Arcand nous a avoué que les coupures ont été faites par lui, très rapidement, sur demande de la coproductrice française, et qu'il ignore encore quoi en penser.

En conférence de presse, un journaliste, également professeur d'université, a prédit la palme à Arcand. «On va arriver avec des revolvers devant le jury pour l'exiger. Il n'y a jamais eu de Canadien palmé d'or à Cannes. Vous serez le premier.» Arcand, qui rencontrait la presse québécoise plus tard, a dit refuser d'entretenir des attentes à ce sujet. «Quand tu penses que ça va marcher, tu frappes un mur, comme je l'ai fait avec Stardom, qui s'est buté à l'incompréhension générale. Mais Cannes a toujours été bon pour moi. Je n'ai connu ici que des histoires heureuses.»

Seul ou avec d'autres, La Maudite Galette, Réjeanne Padovani, Le Déclin de l'empire américain, Jésus de Montréal (Prix du jury et Prix oecuménique) et Stardom avaient tous atterri à Cannes. Les Invasions barbares lui vaut une sixième représentation ici.

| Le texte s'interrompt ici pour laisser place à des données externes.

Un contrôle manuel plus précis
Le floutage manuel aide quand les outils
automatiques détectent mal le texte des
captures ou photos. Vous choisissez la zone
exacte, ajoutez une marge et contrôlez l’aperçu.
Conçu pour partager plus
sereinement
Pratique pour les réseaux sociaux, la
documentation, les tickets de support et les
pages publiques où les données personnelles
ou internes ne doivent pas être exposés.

Une énorme délégation accompagne le film d'Arcand. L'aréopage de comédiens presque en entier se promène sur la Croisette. Ils sont 14, y compris Mitsou, Jean-Marc Parent, Gaston Lepage, Isabelle Blais, en plus de Pierre Curzi, Dorothée Berryman, Marina Hands, Johanne Marie Tremblay, Louise Portal, Marie-Josée Croze, Dominique Michel, etc.). Au départ, les interprètes devaient se réduire à deux (Rémy Girard et Stéphane Rousseau), puis à huit. Finalement, à peu près tout le monde est venu. Air France et la SODEC ont réglé le problème, et bien des Québécois ont gravi les marches du palais hier.

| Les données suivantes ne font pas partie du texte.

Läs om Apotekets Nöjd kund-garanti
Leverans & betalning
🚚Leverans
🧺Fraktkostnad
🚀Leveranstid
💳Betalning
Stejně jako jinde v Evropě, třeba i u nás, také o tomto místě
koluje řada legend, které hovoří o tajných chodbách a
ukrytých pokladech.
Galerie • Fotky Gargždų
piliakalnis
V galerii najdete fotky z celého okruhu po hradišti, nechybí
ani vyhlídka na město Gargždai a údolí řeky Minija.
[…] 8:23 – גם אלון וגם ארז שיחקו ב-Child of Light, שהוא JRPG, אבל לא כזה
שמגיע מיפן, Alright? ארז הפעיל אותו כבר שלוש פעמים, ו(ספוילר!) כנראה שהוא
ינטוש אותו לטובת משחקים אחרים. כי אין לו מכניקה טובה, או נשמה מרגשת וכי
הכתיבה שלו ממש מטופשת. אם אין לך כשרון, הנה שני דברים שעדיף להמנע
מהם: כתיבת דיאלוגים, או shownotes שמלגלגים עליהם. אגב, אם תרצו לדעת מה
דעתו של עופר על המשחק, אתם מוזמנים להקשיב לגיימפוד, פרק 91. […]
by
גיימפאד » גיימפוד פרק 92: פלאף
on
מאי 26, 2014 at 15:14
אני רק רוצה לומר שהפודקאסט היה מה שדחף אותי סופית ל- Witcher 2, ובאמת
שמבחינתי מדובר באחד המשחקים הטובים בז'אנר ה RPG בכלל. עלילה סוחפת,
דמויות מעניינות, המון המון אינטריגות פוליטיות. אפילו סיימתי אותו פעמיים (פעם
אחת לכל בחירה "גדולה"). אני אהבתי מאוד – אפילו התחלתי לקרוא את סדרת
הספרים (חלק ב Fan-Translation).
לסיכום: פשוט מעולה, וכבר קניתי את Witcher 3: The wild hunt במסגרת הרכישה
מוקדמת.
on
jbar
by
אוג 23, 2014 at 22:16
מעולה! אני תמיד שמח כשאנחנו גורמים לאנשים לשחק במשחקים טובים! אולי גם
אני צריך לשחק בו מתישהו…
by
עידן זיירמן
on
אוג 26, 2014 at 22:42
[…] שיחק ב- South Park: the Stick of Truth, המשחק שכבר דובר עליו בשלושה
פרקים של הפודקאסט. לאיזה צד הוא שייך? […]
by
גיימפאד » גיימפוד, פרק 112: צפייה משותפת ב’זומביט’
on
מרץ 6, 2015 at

Le cinéaste se défend bien d'avoir façonné certaines répliques à l'intention du public européen (qui a bien ri à les entendre) en parlant de Godard, de Philippe Sollers, de Soljenitsyne, en alignant tous les mots en iste, trotskiste, communiste, etc., dont sa génération s'est gargarisée. «C'était comme ça chez nous autant qu'en Europe. Et prenez le dialogue avec la belle Chinoise que Rémy voulait impressionner: je l'ai vécu personnellement quand je travaillais à l'ONF, chantant les louanges de la révolution culturelle à une superbe comédienne de là-bas. J'ai eu l'air d'un épais.»

En conférence de presse, Denys Arcand a répondu à la question d'un journaliste qui s'étonnait de l'état de nos hôpitaux. «Ça paraît invraisemblable, mais on a un des pires systèmes de santé du monde développé.»

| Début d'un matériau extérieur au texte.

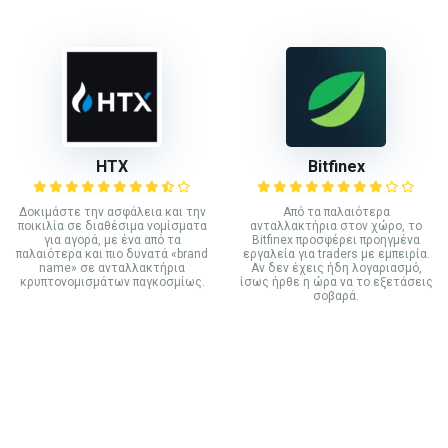
HTX
Bitfinex
Δοκιμάστε την ασφάλεια και την
Από τα παλαιότερα
ποικιλία σε διαθέσιμα νομίσματα
ανταλλακτήρια στον χώρο, το
για αγορά, με ένα από τα
Bitfinex προσφέρει προηγμένα
παλαιότερα και πιο δυνατά «brand
εργαλεία για traders με εμπειρία.
name» σε ανταλλακτήρια
Αν δεν έχεις ήδη λογαριασμό,
κρυπτονομισμάτων παγκοσμίως.
ίσως ήρθε η ώρα να το εξετάσεις
σοβαρά.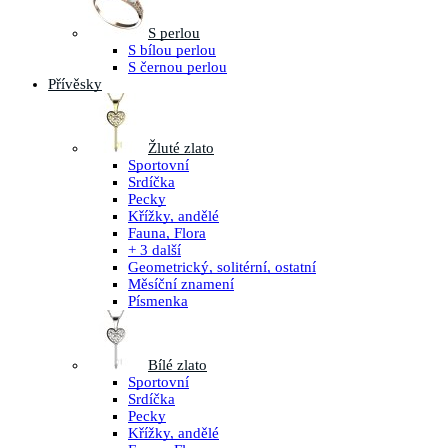
S perlou
S bílou perlou
S černou perlou
Přívěsky
Žluté zlato
Sportovní
Srdíčka
Pecky
Křížky, andělé
Fauna, Flora
+ 3 další
Geometrický, solitérní, ostatní
Měsíční znamení
Písmenka
Bílé zlato
Sportovní
Srdíčka
Pecky
Křížky, andělé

Faire un Déclin numéro 3, Arcand dit ne pas y penser, quoique l'idée semble tout de même l'inspirer. «Je ne réalise pas un "sequel", mais j'aime les fins ouvertes, et quand le personnage de Stéphane Rousseau s'en retourne chez lui, je me demande: qu'arrivera-t-il quand il reviendra au Québec?»

Une place au palmarès cannois pour Arcand? Tout peut arriver, dans le champ de la critique comme dans celui du jury. Libération, Le Monde, Les Cahiers du cinéma ou Télérama lanceront peut-être des couacs. Et Les Invasions barbares est-il la tasse de thé de Patrice Chéreau à la présidence du jury, lui qui goûte les oeuvres si stylisées? À première vue, non. Mais le film a vraiment plu ici, et Rémy Girard a offert la plus forte prestation d'acteur qui nous ait été servie jusqu'à maintenant. Alors, on se croise les doigts.

Chose certaine, au cours de la journée, le téléphone ne dérougissait pas pour les ventes à l'étranger. Elles se sont déjà concrétisées pour la Belgique, la Suisse, l'Italie, l'Espagne, le Brésil, le Japon et le Royaume-Uni. Des offres sont déposées pour les marchés allemand, américain et australien. La machine s'emballe et Les Invasions barbares, qui sortiront en France dès septembre, s'apprêtent à parcourir le monde. L'équipe québécoise célébrait hier soir à l'hôtel Majestic dans un nuage de bonheur.